* Begin Material shown *

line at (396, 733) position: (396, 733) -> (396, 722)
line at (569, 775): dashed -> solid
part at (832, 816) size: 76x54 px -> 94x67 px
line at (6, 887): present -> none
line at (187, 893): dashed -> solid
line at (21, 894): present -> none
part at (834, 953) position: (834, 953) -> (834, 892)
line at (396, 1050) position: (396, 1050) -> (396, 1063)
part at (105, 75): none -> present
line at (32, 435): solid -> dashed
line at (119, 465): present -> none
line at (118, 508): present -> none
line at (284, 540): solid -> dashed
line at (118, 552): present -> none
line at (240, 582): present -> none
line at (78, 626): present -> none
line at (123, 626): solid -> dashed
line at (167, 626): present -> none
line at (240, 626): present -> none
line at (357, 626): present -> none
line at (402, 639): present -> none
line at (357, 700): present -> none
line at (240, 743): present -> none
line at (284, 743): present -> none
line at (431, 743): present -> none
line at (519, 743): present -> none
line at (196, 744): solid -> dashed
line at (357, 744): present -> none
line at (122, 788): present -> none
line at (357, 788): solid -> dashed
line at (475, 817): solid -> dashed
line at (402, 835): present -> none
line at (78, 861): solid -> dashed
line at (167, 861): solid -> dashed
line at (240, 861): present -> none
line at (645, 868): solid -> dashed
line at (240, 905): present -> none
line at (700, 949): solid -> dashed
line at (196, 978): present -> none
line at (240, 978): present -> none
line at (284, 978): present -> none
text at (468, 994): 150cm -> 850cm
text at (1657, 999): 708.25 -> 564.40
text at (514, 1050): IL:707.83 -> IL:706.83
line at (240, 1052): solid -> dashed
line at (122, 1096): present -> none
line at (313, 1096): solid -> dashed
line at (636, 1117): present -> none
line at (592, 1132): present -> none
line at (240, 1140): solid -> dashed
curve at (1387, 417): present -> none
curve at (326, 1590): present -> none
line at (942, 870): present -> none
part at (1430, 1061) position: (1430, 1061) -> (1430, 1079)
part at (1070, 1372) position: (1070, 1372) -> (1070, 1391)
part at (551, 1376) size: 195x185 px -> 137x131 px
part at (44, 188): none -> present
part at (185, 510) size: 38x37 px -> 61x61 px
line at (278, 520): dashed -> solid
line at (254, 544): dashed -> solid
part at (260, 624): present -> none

* End Material shown *

What you have to do: Rewrite every line of the records above, changing each "dashed" to "broken" and leaving everything else as it is.

Right answer:
line at (396, 733) position: (396, 733) -> (396, 722)
line at (569, 775): broken -> solid
part at (832, 816) size: 76x54 px -> 94x67 px
line at (6, 887): present -> none
line at (187, 893): broken -> solid
line at (21, 894): present -> none
part at (834, 953) position: (834, 953) -> (834, 892)
line at (396, 1050) position: (396, 1050) -> (396, 1063)
part at (105, 75): none -> present
line at (32, 435): solid -> broken
line at (119, 465): present -> none
line at (118, 508): present -> none
line at (284, 540): solid -> broken
line at (118, 552): present -> none
line at (240, 582): present -> none
line at (78, 626): present -> none
line at (123, 626): solid -> broken
line at (167, 626): present -> none
line at (240, 626): present -> none
line at (357, 626): present -> none
line at (402, 639): present -> none
line at (357, 700): present -> none
line at (240, 743): present -> none
line at (284, 743): present -> none
line at (431, 743): present -> none
line at (519, 743): present -> none
line at (196, 744): solid -> broken
line at (357, 744): present -> none
line at (122, 788): present -> none
line at (357, 788): solid -> broken
line at (475, 817): solid -> broken
line at (402, 835): present -> none
line at (78, 861): solid -> broken
line at (167, 861): solid -> broken
line at (240, 861): present -> none
line at (645, 868): solid -> broken
line at (240, 905): present -> none
line at (700, 949): solid -> broken
line at (196, 978): present -> none
line at (240, 978): present -> none
line at (284, 978): present -> none
text at (468, 994): 150cm -> 850cm
text at (1657, 999): 708.25 -> 564.40
text at (514, 1050): IL:707.83 -> IL:706.83
line at (240, 1052): solid -> broken
line at (122, 1096): present -> none
line at (313, 1096): solid -> broken
line at (636, 1117): present -> none
line at (592, 1132): present -> none
line at (240, 1140): solid -> broken
curve at (1387, 417): present -> none
curve at (326, 1590): present -> none
line at (942, 870): present -> none
part at (1430, 1061) position: (1430, 1061) -> (1430, 1079)
part at (1070, 1372) position: (1070, 1372) -> (1070, 1391)
part at (551, 1376) size: 195x185 px -> 137x131 px
part at (44, 188): none -> present
part at (185, 510) size: 38x37 px -> 61x61 px
line at (278, 520): broken -> solid
line at (254, 544): broken -> solid
part at (260, 624): present -> none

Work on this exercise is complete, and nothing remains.